▸ **REQUIRED WORK**
Every entry, from first to last, is to be written out exactly.

▸ **Dataset entries**
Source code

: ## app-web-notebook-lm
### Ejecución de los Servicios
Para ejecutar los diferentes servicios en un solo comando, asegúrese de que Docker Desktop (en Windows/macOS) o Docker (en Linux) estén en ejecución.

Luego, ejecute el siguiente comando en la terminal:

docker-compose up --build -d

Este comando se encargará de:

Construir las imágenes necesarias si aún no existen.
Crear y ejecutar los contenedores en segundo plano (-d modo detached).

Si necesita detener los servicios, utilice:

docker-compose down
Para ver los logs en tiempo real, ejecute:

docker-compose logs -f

▸ **RESPONSE AREA**
Source code

: ## app-web-notebook-lm
### Ejecución de los Servicios
Para ejecutar los diferentes servicios en un solo comando, asegúrese de que Docker Desktop (en Windows/macOS) o Docker (en Linux) estén en ejecución.

Luego, ejecute el siguiente comando en la terminal:

docker-compose up --build -d

Este comando se encargará de:

Construir las imágenes necesarias si aún no existen.
Crear y ejecutar los contenedores en segundo plano (-d modo detached).

Si necesita detener los servicios, utilice:

docker-compose down
Para ver los logs en tiempo real, ejecute:

docker-compose logs -f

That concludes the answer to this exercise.